The November 8th election for Raleigh City Council was a dramatic and historic win for diversity, citizens, and democracy. However, Mary-Ann Baldwin and Ned Barnett in Barnett’s N&O editorial, rather than assign responsibility for the outcome on Baldwin’s and Council’s failed policies, blame others from activist groups to the Democratic Party. Let’s take a look at how Baldwin and the others really lost control of the Council.
Four members of Council were replaced and we now have a Council with the most members under 40, the most women, and the most LGBTQ members. The four new members are pro-citizen and pro-democracy and reject the cancellation of Citizens Advisory Councils, and want to prioritize affordable housing, equity, the environment, and public safety.
Notably, two Council members were rebuffed and rejected.
Patrick Buffkin attempted to use his position on Council to step into higher political office. Earlier this year he ran for the state legislature. But after two years of bad decisions and pompous pronouncements from the Council table, the voters of his district soundly rejected him 67% to 33% in the primary. The very same voters of his City Council district had had enough. Seeing (but, of course, not admitting to) the handwriting on the wall, Buffkin declined to run for re-election to City Council.
David Knight did choose to run for re-election in Raleigh City Council District E but was defeated by Christina Jones who spent the last three years as Chair of the Raleigh Citizens Advisory Council (RCAC) that refused to be canceled by Knight and others. Right to the end Knight denied the legitimacy of the RCAC saying publicly that “they don’t exist” despite Jones coming before council at nearly every meeting to speak and report on the RCAC and to advocate for citizens’ role in governance.
Furthermore, Knight lashed out against citizens and homeowners with his support of Missing Middle legislation that he and the rest of Council (except for David Cox) passed. This legislation did away with zoning for single family neighborhoods and allows developers to replace single family homes with townhouses and apartments – all without notice to neighbors, public comments, hearings, or a vote by Council. Knight, Baldwin, and Jonathan Melton claimed that Missing Middle replacing single-family homes with denser housing will magically solve housing affordability. Voters, however, recognized this claim as a big lie as homes are razed for dense luxury apartments and townhomes.
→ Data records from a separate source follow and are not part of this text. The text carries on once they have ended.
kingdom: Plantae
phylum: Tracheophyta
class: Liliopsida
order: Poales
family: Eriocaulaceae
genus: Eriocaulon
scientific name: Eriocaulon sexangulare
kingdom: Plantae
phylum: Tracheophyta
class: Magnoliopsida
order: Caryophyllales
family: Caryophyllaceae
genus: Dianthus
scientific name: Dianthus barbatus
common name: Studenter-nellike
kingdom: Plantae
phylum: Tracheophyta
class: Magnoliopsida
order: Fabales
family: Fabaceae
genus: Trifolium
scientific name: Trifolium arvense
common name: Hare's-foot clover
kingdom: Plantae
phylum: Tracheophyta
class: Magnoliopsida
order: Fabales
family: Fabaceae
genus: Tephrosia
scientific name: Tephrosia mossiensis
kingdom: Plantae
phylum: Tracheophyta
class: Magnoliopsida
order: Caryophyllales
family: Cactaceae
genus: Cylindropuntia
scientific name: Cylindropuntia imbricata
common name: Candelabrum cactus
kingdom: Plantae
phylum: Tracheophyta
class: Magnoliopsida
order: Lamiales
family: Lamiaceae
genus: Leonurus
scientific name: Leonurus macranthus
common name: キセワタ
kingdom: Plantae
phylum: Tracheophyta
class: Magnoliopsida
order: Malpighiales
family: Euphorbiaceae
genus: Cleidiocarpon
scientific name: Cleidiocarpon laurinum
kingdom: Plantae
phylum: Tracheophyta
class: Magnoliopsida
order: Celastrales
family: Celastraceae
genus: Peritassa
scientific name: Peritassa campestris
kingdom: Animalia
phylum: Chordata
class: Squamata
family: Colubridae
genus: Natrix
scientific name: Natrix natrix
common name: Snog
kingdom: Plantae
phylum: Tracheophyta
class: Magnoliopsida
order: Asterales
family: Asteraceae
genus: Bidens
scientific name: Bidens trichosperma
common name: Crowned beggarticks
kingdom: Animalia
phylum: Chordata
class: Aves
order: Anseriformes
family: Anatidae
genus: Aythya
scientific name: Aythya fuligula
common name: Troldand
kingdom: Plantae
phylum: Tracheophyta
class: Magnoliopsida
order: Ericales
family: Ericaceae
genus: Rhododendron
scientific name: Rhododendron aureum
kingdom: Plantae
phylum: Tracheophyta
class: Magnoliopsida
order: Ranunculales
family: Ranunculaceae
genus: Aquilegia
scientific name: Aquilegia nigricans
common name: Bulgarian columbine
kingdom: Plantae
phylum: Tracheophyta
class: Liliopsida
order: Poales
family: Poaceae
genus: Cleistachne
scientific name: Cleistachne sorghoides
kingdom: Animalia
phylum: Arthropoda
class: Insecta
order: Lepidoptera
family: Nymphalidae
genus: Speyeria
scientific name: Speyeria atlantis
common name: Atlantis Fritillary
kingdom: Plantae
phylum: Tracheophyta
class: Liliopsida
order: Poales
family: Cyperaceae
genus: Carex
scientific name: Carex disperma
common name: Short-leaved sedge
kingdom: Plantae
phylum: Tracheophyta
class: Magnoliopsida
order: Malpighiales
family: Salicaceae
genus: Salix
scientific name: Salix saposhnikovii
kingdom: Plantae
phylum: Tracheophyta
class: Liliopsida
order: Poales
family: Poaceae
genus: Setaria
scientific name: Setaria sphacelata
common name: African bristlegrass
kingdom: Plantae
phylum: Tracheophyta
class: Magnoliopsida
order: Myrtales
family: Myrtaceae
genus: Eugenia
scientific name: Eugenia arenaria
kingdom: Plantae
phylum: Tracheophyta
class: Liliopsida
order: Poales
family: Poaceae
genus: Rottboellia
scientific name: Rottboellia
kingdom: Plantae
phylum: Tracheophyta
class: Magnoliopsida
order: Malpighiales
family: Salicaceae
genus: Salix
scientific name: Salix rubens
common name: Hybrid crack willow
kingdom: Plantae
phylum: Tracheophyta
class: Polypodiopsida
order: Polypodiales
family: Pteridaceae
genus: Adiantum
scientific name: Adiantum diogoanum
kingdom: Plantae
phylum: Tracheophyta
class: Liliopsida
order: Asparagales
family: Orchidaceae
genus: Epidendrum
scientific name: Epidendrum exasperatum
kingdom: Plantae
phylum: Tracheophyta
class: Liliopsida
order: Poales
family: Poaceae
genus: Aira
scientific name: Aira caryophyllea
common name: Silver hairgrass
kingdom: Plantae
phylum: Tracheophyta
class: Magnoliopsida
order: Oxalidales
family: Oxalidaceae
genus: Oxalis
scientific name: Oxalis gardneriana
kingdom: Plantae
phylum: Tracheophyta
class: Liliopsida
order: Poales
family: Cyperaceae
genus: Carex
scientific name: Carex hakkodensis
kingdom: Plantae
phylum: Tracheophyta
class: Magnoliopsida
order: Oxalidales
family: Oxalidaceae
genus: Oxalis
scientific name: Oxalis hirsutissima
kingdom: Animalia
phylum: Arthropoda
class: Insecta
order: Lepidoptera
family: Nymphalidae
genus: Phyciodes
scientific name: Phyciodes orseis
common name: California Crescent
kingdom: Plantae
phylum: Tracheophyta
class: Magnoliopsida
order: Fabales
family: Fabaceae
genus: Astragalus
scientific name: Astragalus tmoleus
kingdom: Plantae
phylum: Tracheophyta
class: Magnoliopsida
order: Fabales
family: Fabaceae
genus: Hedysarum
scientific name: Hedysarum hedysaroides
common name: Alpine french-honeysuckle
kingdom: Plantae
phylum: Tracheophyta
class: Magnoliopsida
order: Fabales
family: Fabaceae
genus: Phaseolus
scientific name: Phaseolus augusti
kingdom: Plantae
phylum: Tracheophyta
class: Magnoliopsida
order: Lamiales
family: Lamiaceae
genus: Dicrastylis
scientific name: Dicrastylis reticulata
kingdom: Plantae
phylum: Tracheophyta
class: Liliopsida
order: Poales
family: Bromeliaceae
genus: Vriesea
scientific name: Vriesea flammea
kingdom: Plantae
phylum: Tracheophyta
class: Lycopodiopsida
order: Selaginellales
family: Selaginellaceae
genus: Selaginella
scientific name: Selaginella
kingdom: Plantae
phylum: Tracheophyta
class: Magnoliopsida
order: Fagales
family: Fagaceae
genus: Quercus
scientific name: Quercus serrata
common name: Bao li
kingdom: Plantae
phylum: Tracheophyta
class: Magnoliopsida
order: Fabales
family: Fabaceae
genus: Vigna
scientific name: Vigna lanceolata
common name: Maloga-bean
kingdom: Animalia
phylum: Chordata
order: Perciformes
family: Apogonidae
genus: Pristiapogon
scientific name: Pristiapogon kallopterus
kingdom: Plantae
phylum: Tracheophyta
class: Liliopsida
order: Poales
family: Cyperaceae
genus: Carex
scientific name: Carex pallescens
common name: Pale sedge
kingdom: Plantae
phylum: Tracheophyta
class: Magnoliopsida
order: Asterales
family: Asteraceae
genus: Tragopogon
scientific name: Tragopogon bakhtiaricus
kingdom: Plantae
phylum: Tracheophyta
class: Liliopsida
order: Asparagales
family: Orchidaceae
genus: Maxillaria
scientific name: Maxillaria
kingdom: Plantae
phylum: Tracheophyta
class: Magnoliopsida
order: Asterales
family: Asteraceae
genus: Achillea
As if this wasn’t enough, Knight, throughout his term in office, repeatedly looked for ways to stymie citizens including asking the City Attorney for ways to prohibit free speech by censoring what citizens can say when they come before Council to speak and telling citizens that they have no right to inform Council how they feel about rezoning cases as they did in CAC meetings. And, let’s not forget about public comments being reduced from 3 minutes per person to 1 minute.
In the end Christina Jones had had enough herself, filed to run for Knight’s seat on Council, and defeated him 51% to 49%. Whatever hopes or plans for higher office Knight might have had, we don’t know. But safe to say Knight will find it hard to find supporters for his autocratic philosophies.
In the other races, developer and Baldwin backed candidates lost big time. Mary Black defeated “Cat” Lawson by nearly 8 points. Megan Patton defeated Minu Lee by nearly 11 points. Jane Harrison defeated Jenn Truman by nearly 37%.
Baldwin, and the remaining incumbents who did win, each failed to garner more than 50% of the vote. Baldwin actually nearly lost to largely unknown candidate Terrance Ruth 46.6% to 40.7%. Ten percent went to candidate DaQuanta Copeland. Had runoffs been allowed, Ruth likely would have won the election despite Baldwin raising nearly one million dollars to Ruth’s $40,000.
Corey Branch from District C won with 44.7% of the vote, with the remaining 55.3% evenly split between Frank Fields and Wanda Hunter. This election was a huge fall from grace for Branch who failed to gain the endorsement of the RWCA or the Wake Democratic Party. In 2019 he won the election with 63%. But during the past three years he aligned himself lock-step with Baldwin including supporting policies that gentrify his district and diminish the participation of minority citizens in local government. Perhaps the most egregious decision was his support to redistrict minority voters to dilute their voting power in east Raleigh.
At-Large incumbents also won with less than a majority of the vote. (In Raleigh’s At-Large election where each voter can select two candidates, 25% is considered a majority.) Jonathan Melton won with the smallest vote of any winning candidate. Melton, a vocal supporter for Missing Middle and cancelling CACs and citizen engagement, won with a mere 19% of the vote compared to the 23% he earned in 2019 when he barely won his first election. Stormie Forte won with 23%. The remaining votes were split between 5 other candidates.
(The voting for At-Large candidates remains insane because voters can choose two candidates with the top two winning. Look for another blog that will explain why this approach to voting is crazy and we will explore ways to improve it.)
The election is over and people have spoken. Baldwin and Council have forced unpopular and failed policies on Raleigh. With very few financial resources challengers pushed back and have taken back Council despite incumbents and candidates endorsed by and heavily financed by wealthy developers and realtors.
With this win, let the citizens of Raleigh look forward to better days as well as to more changes in 2024.